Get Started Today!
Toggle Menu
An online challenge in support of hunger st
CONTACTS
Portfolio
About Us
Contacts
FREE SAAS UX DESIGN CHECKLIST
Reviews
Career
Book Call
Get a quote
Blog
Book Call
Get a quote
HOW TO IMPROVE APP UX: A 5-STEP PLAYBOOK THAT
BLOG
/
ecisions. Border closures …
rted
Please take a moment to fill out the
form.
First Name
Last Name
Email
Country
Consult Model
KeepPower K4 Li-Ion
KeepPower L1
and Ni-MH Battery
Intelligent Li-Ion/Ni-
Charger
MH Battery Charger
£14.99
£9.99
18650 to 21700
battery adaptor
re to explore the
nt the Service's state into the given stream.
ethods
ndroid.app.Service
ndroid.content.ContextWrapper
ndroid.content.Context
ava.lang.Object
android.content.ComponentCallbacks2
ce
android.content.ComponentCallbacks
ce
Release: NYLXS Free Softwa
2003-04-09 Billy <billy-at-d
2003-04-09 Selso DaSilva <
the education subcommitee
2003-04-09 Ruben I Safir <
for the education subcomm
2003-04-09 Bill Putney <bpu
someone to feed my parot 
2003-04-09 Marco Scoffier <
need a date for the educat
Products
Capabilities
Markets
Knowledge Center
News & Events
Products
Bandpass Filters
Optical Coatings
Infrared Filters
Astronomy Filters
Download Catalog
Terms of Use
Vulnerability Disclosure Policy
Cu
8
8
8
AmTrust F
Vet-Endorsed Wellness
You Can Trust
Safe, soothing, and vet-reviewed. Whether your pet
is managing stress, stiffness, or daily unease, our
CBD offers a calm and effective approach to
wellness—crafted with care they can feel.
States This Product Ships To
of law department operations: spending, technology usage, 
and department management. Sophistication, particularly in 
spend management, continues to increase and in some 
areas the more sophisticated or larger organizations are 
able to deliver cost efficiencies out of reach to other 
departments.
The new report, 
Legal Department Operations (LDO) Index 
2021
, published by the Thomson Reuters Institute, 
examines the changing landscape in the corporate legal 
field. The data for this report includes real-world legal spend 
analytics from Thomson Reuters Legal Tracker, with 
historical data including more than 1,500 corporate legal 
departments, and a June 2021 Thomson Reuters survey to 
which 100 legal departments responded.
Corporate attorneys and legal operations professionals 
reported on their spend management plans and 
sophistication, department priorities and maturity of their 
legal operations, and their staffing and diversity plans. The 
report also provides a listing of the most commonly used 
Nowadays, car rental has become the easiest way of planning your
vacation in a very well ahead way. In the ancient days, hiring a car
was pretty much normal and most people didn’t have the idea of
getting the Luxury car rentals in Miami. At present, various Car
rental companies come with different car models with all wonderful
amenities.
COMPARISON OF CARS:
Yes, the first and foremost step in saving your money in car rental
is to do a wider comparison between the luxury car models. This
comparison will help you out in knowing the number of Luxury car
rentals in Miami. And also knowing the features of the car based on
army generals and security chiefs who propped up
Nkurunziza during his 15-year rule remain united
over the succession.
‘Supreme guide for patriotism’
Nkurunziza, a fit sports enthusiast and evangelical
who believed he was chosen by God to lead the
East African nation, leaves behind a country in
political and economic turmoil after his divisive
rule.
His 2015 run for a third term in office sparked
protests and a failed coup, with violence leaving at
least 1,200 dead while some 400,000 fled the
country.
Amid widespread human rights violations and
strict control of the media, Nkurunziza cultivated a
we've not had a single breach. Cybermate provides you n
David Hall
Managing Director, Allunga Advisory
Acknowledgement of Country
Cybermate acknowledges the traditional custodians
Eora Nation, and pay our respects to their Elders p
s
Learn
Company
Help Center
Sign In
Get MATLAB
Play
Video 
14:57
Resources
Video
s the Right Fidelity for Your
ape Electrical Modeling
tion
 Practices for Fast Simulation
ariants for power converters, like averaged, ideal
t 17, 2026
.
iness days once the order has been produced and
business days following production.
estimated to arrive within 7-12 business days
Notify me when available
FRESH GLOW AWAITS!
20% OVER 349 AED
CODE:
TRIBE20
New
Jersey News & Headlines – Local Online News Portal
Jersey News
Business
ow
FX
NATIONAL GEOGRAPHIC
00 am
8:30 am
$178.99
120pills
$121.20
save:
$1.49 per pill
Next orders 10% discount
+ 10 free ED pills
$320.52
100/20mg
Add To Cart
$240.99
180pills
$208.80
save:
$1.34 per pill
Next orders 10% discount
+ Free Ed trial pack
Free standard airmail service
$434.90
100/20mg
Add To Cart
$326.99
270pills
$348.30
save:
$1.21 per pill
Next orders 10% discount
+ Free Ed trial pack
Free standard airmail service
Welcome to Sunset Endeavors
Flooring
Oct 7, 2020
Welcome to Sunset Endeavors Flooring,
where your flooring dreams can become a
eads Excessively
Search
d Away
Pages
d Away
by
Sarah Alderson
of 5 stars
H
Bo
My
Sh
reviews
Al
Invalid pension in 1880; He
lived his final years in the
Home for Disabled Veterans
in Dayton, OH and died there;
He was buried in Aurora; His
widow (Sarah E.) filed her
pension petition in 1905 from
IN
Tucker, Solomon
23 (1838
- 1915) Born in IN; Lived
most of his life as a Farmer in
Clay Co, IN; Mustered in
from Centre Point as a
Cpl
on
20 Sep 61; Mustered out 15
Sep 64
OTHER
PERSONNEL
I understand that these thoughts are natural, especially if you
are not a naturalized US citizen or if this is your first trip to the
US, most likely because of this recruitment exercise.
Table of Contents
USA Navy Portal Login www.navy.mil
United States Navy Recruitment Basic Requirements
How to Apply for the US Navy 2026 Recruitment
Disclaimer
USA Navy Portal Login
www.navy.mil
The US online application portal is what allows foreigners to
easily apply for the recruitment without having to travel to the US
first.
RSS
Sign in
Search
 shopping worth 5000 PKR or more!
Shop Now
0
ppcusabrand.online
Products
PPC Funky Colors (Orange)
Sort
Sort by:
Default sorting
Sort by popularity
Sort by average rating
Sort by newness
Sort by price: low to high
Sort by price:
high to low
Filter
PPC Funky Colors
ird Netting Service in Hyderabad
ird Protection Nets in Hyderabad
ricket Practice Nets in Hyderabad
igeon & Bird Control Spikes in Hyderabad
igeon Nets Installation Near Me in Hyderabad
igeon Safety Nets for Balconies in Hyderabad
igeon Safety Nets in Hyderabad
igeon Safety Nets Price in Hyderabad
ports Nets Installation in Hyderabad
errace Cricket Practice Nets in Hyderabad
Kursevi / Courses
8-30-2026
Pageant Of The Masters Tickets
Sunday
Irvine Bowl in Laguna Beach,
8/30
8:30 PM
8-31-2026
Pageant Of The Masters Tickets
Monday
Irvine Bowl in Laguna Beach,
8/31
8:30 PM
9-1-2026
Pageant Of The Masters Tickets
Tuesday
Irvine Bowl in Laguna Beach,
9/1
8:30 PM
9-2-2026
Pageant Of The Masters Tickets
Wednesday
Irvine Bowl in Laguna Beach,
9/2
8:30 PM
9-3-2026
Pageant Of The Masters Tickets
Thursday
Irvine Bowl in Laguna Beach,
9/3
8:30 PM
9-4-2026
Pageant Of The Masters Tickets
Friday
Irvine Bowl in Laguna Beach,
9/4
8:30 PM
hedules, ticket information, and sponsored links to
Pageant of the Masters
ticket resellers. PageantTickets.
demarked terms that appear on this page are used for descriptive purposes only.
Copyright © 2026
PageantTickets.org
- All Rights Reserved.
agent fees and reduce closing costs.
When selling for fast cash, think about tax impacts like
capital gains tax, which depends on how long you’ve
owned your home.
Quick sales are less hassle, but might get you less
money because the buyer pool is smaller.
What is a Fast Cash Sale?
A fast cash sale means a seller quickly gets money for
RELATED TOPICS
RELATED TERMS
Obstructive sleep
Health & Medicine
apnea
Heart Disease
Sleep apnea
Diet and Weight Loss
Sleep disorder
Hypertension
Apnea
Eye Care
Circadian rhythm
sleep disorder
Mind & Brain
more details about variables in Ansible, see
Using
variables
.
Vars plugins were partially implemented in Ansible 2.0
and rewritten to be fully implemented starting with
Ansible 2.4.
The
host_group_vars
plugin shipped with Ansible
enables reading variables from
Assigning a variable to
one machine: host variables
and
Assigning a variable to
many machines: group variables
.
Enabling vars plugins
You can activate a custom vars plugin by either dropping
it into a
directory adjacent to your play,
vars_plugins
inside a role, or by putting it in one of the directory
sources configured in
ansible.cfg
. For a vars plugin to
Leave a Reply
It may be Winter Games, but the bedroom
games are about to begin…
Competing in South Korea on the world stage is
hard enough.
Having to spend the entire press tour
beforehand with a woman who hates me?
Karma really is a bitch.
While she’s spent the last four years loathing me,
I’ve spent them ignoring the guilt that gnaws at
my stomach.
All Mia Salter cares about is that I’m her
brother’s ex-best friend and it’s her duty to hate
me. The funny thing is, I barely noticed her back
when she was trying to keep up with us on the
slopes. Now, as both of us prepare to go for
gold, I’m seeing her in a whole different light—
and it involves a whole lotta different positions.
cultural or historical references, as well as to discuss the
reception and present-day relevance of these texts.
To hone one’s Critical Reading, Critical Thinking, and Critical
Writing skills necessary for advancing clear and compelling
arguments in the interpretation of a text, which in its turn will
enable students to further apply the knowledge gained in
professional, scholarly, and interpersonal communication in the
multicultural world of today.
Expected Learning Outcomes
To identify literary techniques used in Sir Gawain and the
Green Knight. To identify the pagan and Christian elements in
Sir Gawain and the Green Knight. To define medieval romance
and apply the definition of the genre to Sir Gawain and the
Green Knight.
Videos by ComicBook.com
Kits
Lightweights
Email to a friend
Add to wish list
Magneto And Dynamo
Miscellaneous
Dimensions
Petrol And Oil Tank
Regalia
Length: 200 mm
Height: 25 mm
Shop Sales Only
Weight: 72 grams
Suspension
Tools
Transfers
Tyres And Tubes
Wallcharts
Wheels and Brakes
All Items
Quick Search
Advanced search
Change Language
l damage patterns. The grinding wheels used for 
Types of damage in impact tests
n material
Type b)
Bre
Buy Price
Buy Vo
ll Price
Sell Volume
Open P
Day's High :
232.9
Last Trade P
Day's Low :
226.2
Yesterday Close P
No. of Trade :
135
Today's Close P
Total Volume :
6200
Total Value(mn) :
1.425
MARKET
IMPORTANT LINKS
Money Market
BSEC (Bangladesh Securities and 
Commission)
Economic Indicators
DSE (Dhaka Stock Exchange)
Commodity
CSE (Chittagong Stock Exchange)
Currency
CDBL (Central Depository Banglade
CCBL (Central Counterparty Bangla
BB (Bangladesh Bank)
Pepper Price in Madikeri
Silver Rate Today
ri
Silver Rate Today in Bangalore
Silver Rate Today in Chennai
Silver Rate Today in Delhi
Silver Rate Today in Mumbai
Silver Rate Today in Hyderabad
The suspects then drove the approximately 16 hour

About this exercise: Beginning with the first line of the records above, reproduce each line exactly, ending at the line that contains "re to explore the", and leave out everything else.

Exercise solution:
Get Started Today!
Toggle Menu
An online challenge in support of hunger st
CONTACTS
Portfolio
About Us
Contacts
FREE SAAS UX DESIGN CHECKLIST
Reviews
Career
Book Call
Get a quote
Blog
Book Call
Get a quote
HOW TO IMPROVE APP UX: A 5-STEP PLAYBOOK THAT
BLOG
/
ecisions. Border closures …
rted
Please take a moment to fill out the
form.
First Name
Last Name
Email
Country
Consult Model
KeepPower K4 Li-Ion
KeepPower L1
and Ni-MH Battery
Intelligent Li-Ion/Ni-
Charger
MH Battery Charger
£14.99
£9.99
18650 to 21700
battery adaptor
re to explore the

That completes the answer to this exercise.